Enstitü'de çalışacak personeller tamamen sözleşmeli olacak. Kurumda bir sürü akademisyen olacak. Proje bazlı olarak yurtiçi ve yurtdışından akademisyenlerle çalışılacak. Üniversitelerle birlikte ortak proje çalışmaları yapılacak. Kurulacak bir diğer kurum ise Sağlık Bilimleri Üniversitesi. Burada da Türkiye'de Sağlık Bakanlığı'nın bünyesinde eğitim araştırma hastanelerinde takriben bin 200 doçent ve 300'e yakın da profesör var. Bunlar bir üniversite disiplini içinde çalışması söz konusu değil. Çünkü eğitim araştırma hastanelerinde çalışıyorlar. Akademik anlamda da özlük haklarını alamıyorlar. Sağlık Bakanlığı bu üniversiteyi kurarak doğrudan bir üniversite kurmuş olacak. Türkiye'de eğitim araştırma hastanelerinde çalışan akademisyenlerin hepsi kurulacak üniversitenin akademik personeli olacak. Bu onların özlük haklarını korumuş olacak. Mesela şöyle bir sıkıntı oluyor. Örneğin; Bir akademisyen numune eğitim araştırma hastanesinde çalışıyor. Alanında da çok iyi ama üniversite çatısı altında çalışmadığı için bir süre sonra bu hizmeti ben neden almıyorum deyip bir süre sonra bakanlıktan ayrılabiliyor.
Vatandaş özel hastaneye daha zor ulaşıyor
Bizim kamunun bu kadar ciddi yatırımlarına karşılık nitelikli sağlık hizmeti dediğimiz daha üst düzey hizmetleri verme imkanımız giderek azalmaya başladı. Bunların çoğu özel sektöre kaydı. Tamam kaysın ama özel sektörde fark ücreti vs. ciddi maliyetler çıkıyor ortaya. Yani vatandaşın bir noktada aslında o hizmete erişebilmesini de zorlaştırmış oluyor. Burada hem onları tutmak daha kolay olacak hem de Sağlık Bakanlığı'nın ortaya koyduğu bu yatırımlara ilişkin ürettiği hizmetin de kalitesini biraz daha arttırmış olacağız. Örneğin adam Doçent biliyorsunuz ki Doçentlikten sonra üniversitede 5 yıl çalışması gerekiyor ki Profesör olsun. Profesör olmak için Türkiye'de ki mevcut akademik literatürde diyelim çok fazla yayına falan gerek yok sadece Doçentliğin üzerine belli bir süre üniversitede çalışıyor olması gerekiyor. Ama şuan Sağlık Bakanlığı'nda ki Doçentler üniversite ortamında bulunmadığı için Profesör olamıyorlar. Özellikle Türkiye'de sağlıkla ilgili dönüşüm reformunun önemli bir ayağını da yasa tasarısı ile birlikte uygulamaya başlamış olacağız.
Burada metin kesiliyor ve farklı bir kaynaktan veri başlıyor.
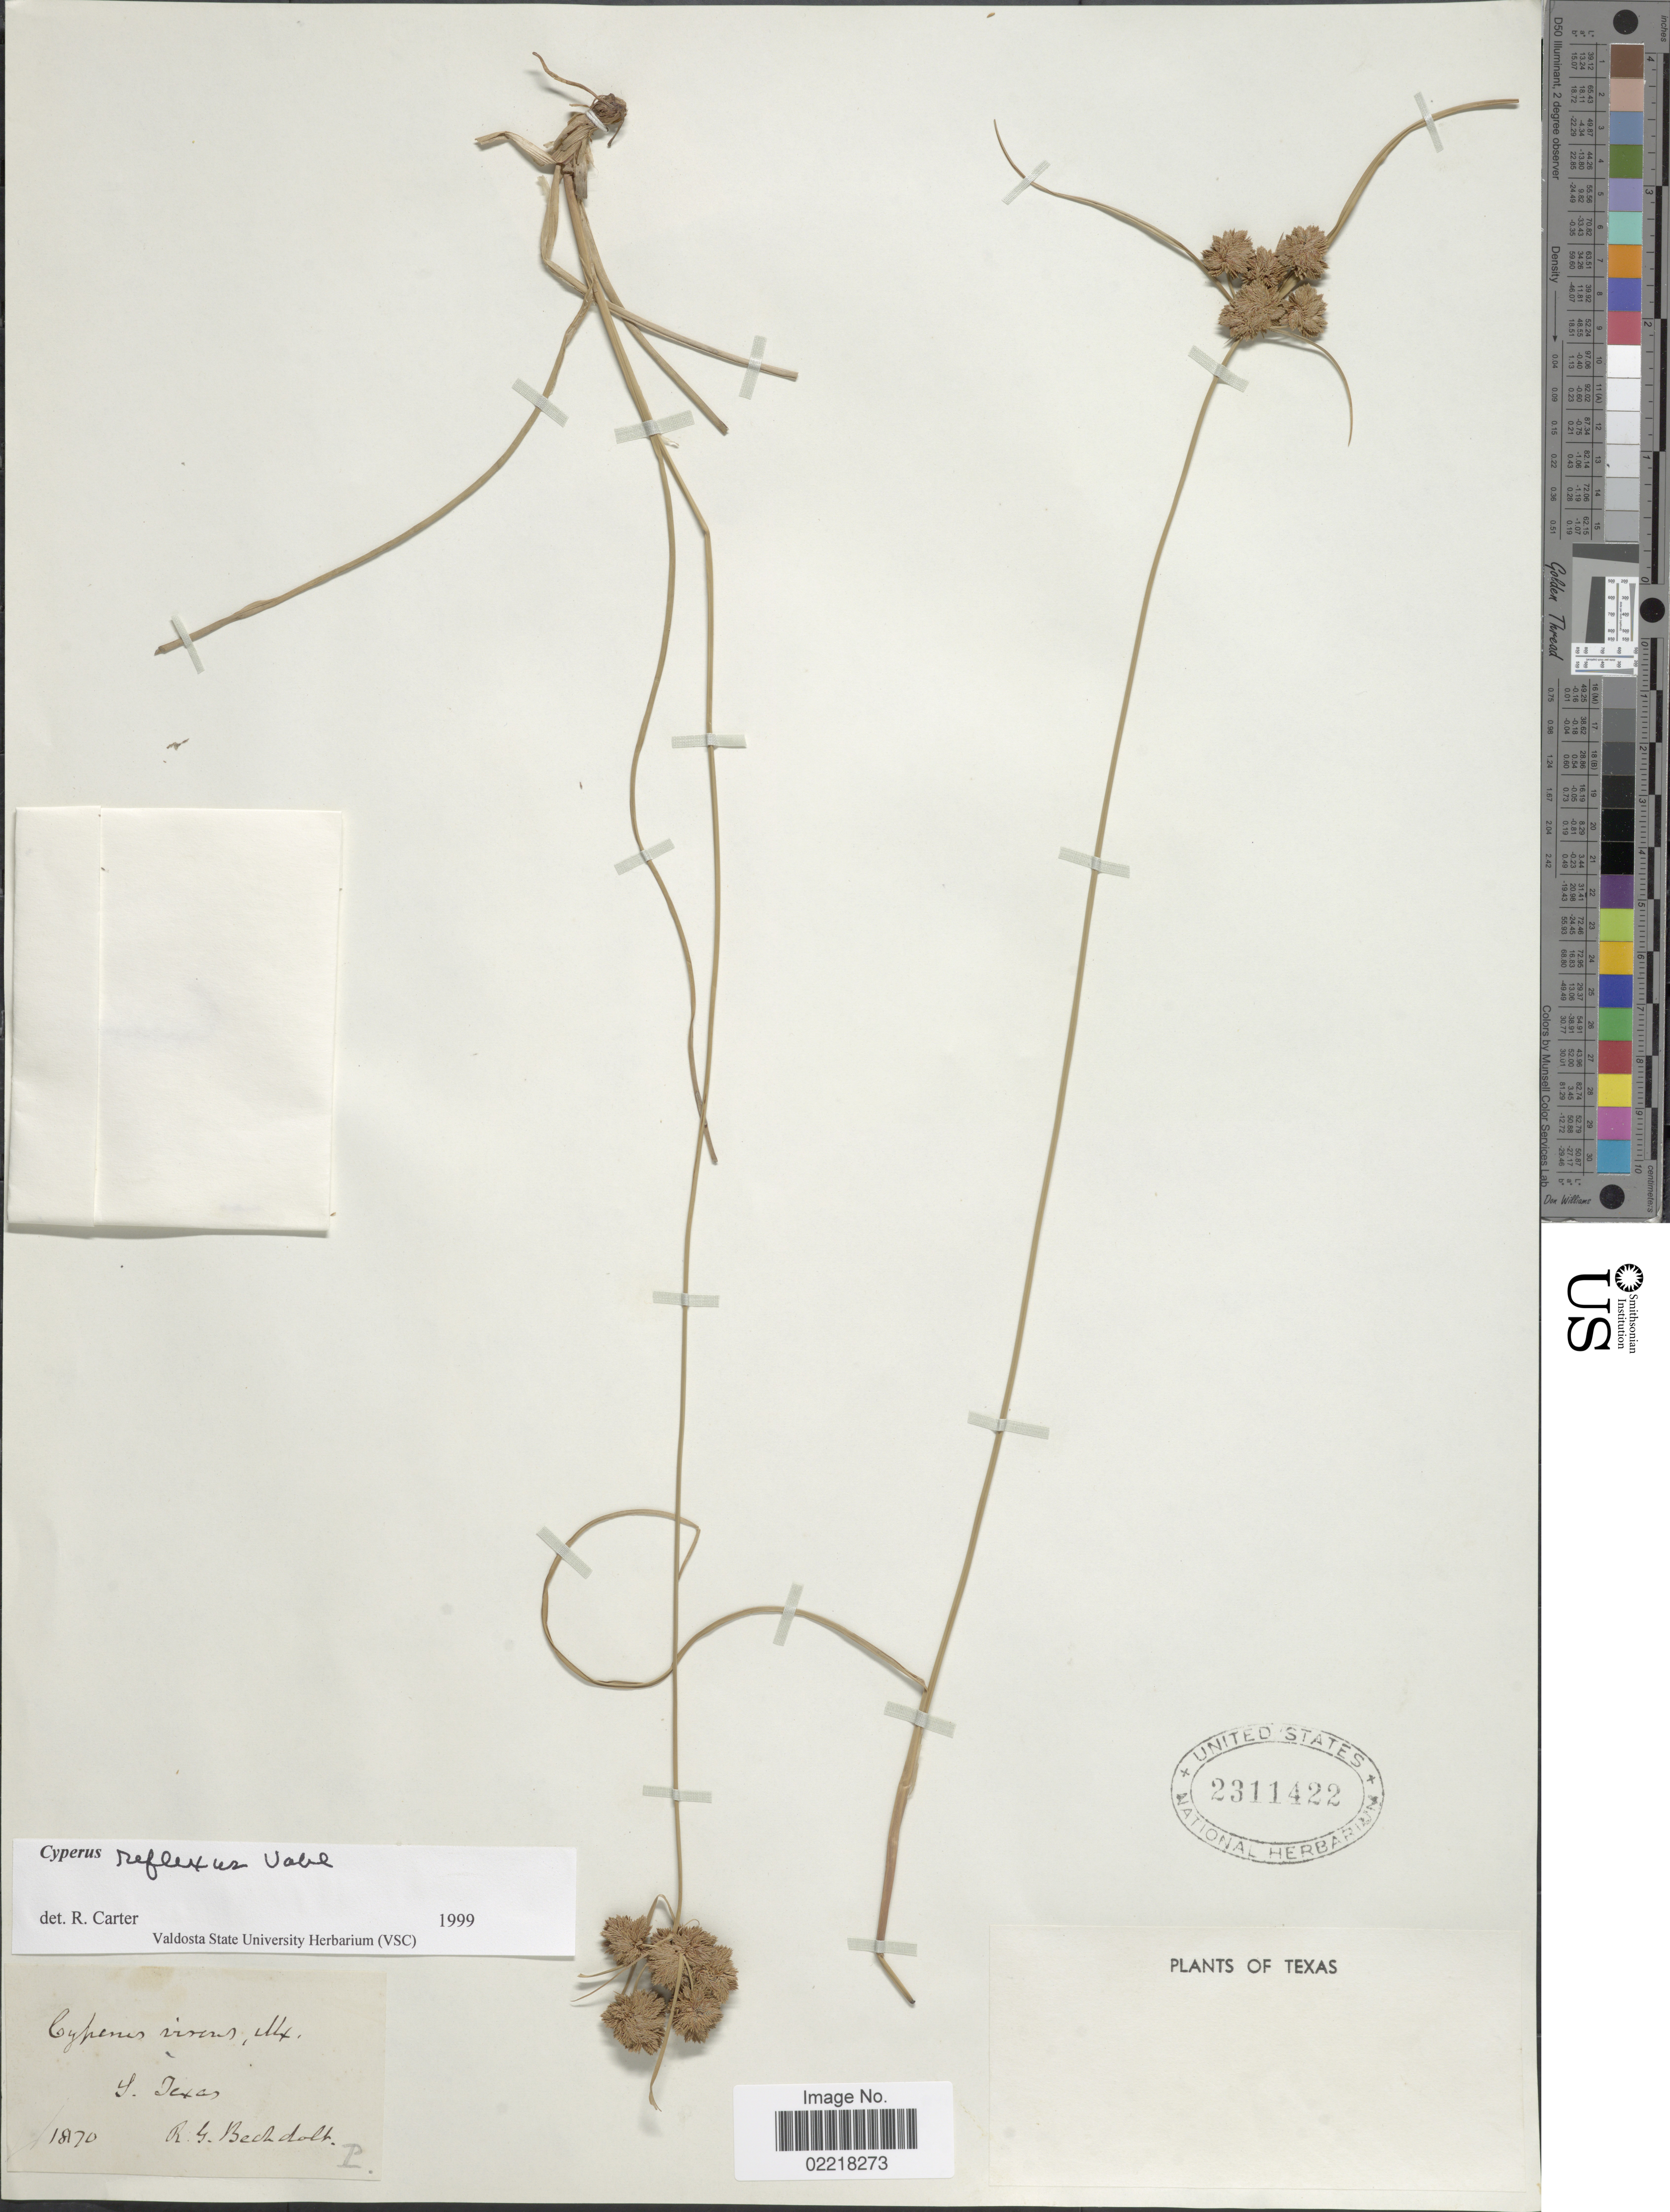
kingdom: Plantae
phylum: Tracheophyta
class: Liliopsida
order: Poales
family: Cyperaceae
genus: Cyperus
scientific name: Cyperus reflexus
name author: Vahl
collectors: R. Beckdolt & R. Bechdolt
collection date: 1870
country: United States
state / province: Texas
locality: S. Texas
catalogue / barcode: US 2311422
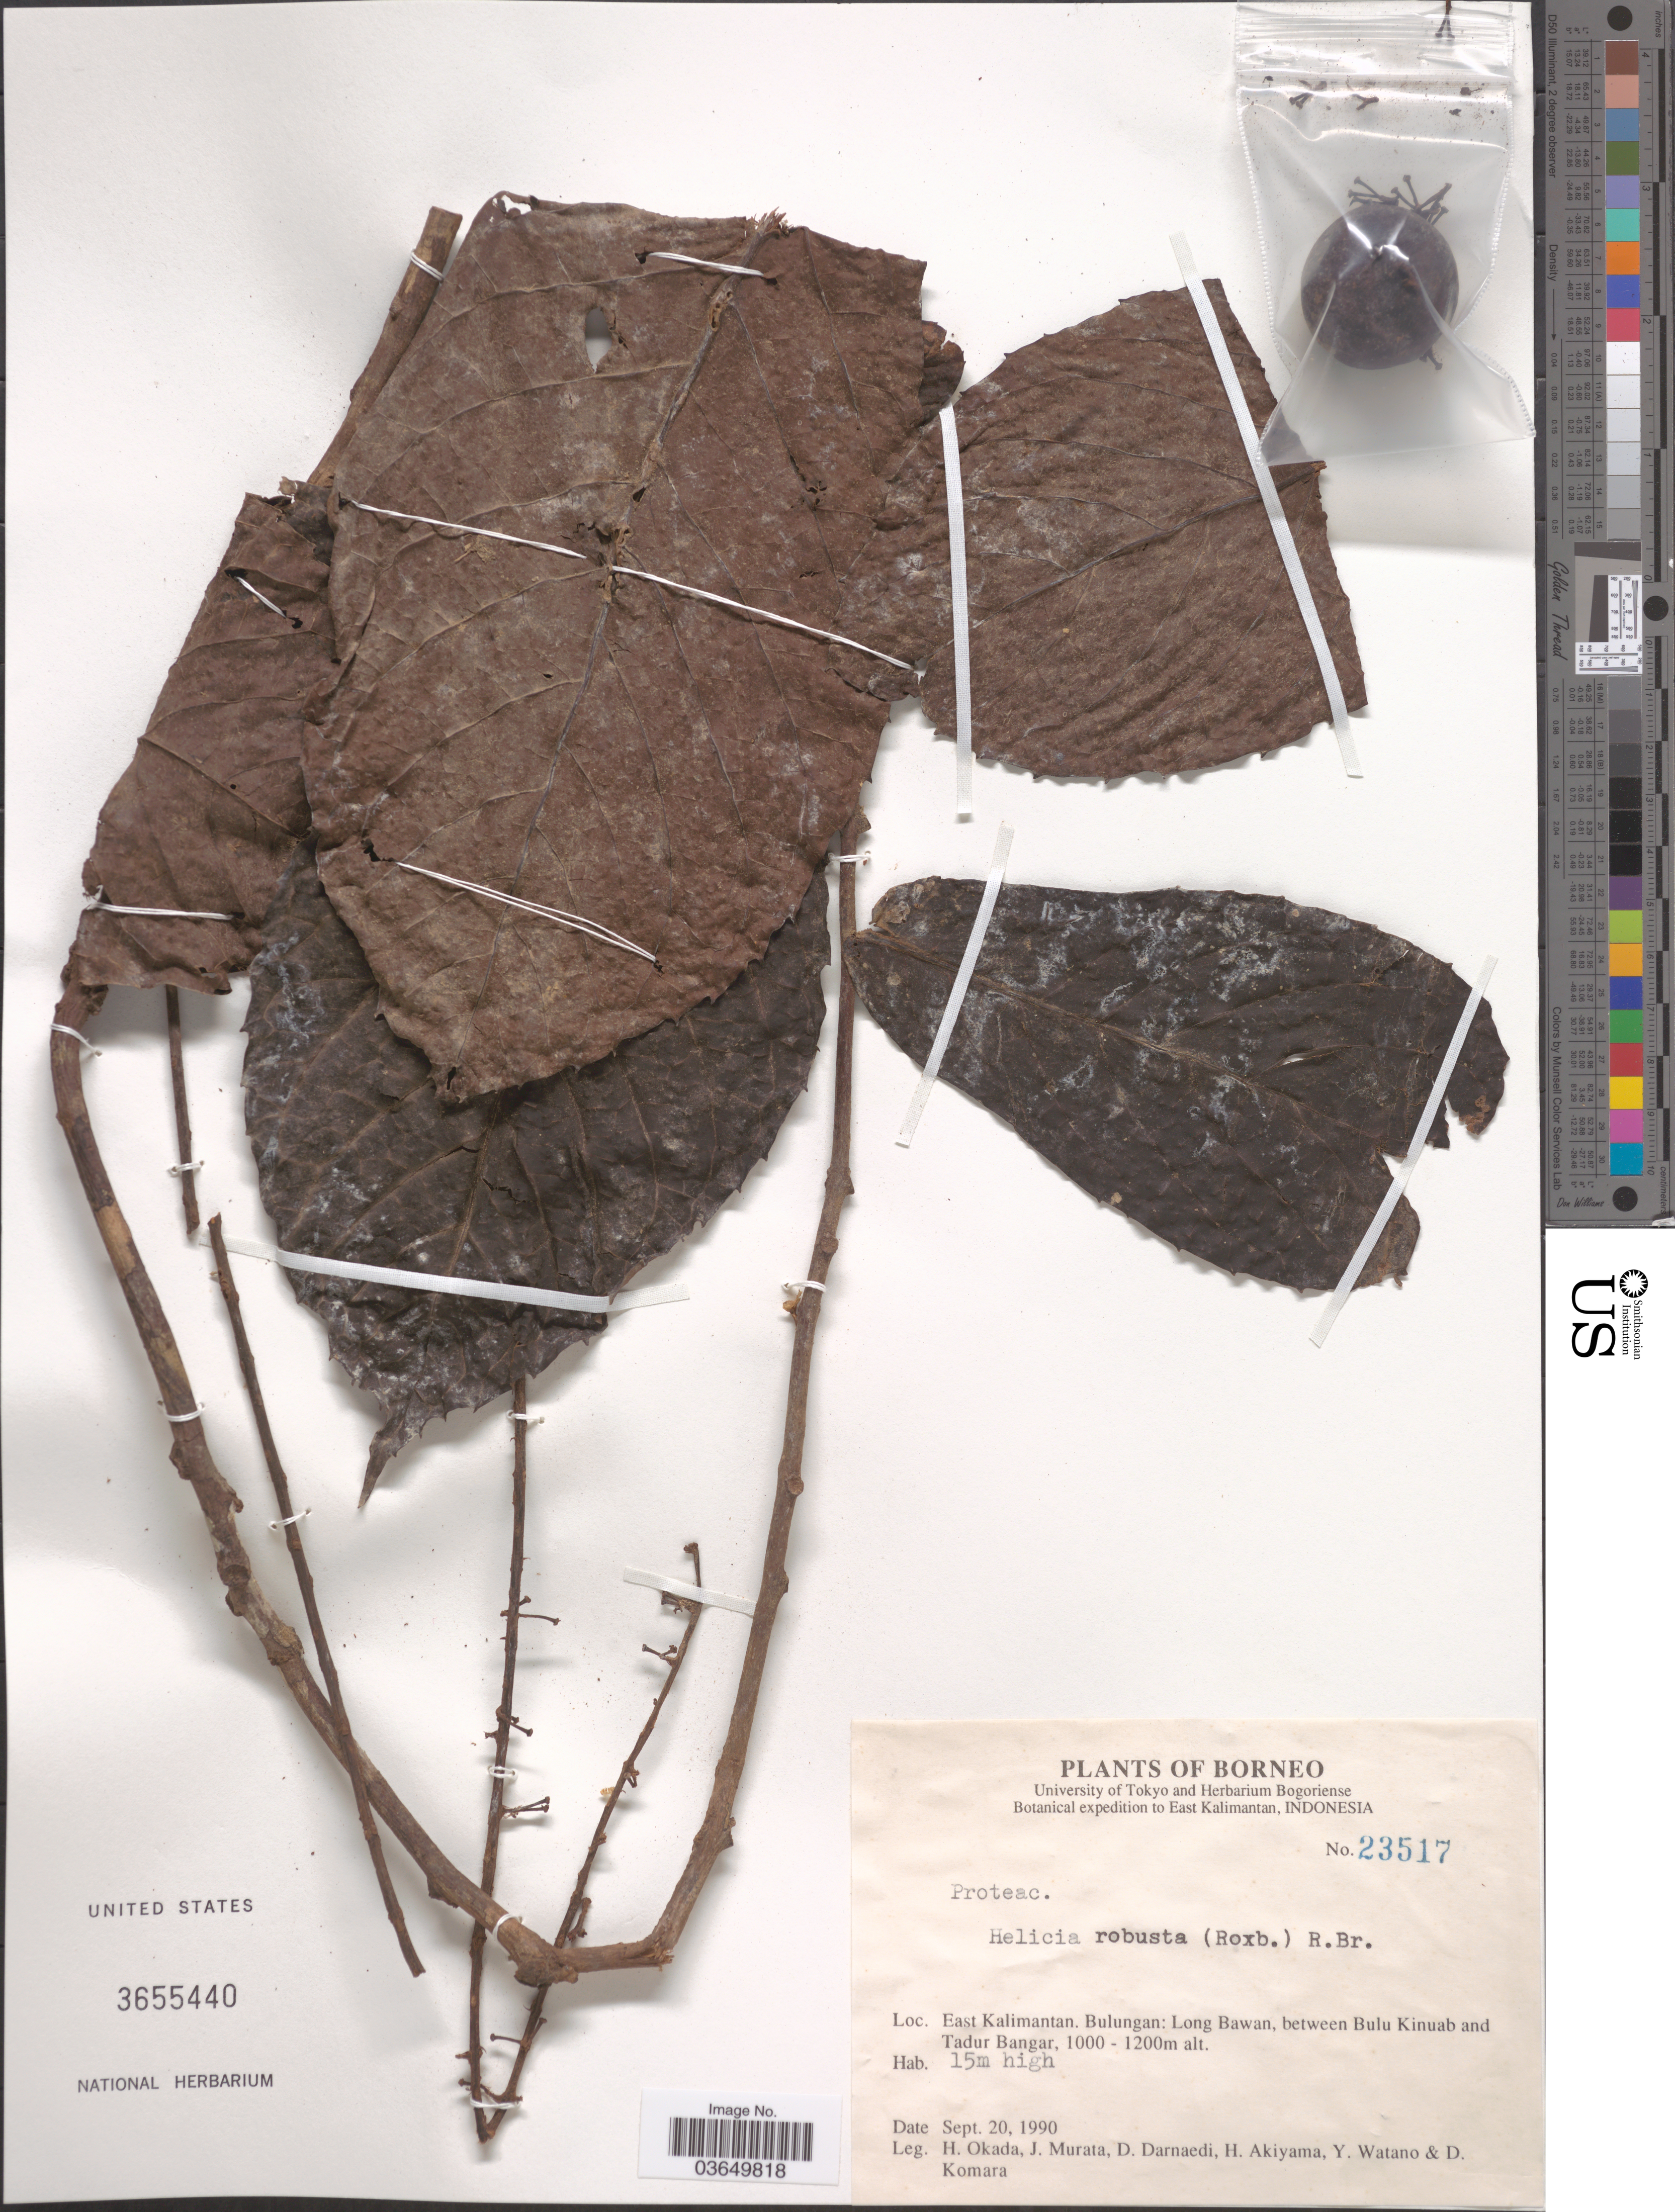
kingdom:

Hekim sayısı AB ortalamasının altında
Aile Hekimliği bir defa başlı başına bu dönüşüm reformunun önemli ayaklarından birisi. Yani her bir aile bir hekime otomatik olarak bağlanmış oluyor. Ama Türkiye'de ki toplam hekim sayısı, hasta sayısı yada nüfusa göre karşılaştırıldığında şu anda Avrupa ortalamasının tam %50 altında. Bizim hesaplamalarımıza göre 2020'den sonra bu oran biraz dengelenecek. Dolayısıyla sıkıntı bir taraftan Aile hekimliği ile insanları bir doktora bağlarken bir taraftan da hastanelerde sağlığa erişim kolaylaştığı için hastanelerde de hekim ihtiyacı artmış oldu. Şuan da hastanelerde en çok sıkıntı yaşadığımız birimler Acil Birimler. Çünkü Acil'de ki hekim sayısı azalmış durumda. Yıllar boyunca aile hekimliğinde çalışıyor, acil birimde ki çalışma şeklini unutmuş bir adama birden acil de nöbet tut diyorsunuz, öncelikle bu hekimlere mutlaka bir acil eğitim sertifikası verilecek. Bu sertifika olmadan acil de nöbet tutmayacaklar.
Veterinerlik ile ilgili uzmnalık dalı
Başka bir diğer önemli konu öğretim görevlisi milletvekili oluyor. Sonra bu milletvekilliği dönemi bittikten sonra mevcut kanunda üniversitesine geri döner diye bir ibare var. Bunu aynı yasa içerisinde kaldırıp, boş kadrosu olan istediği üniversiteye gidebilir diye değiştiriyoruz. Ayrıca Veterinerlik ile ilgili uzmanlık dalı da oluşturduk.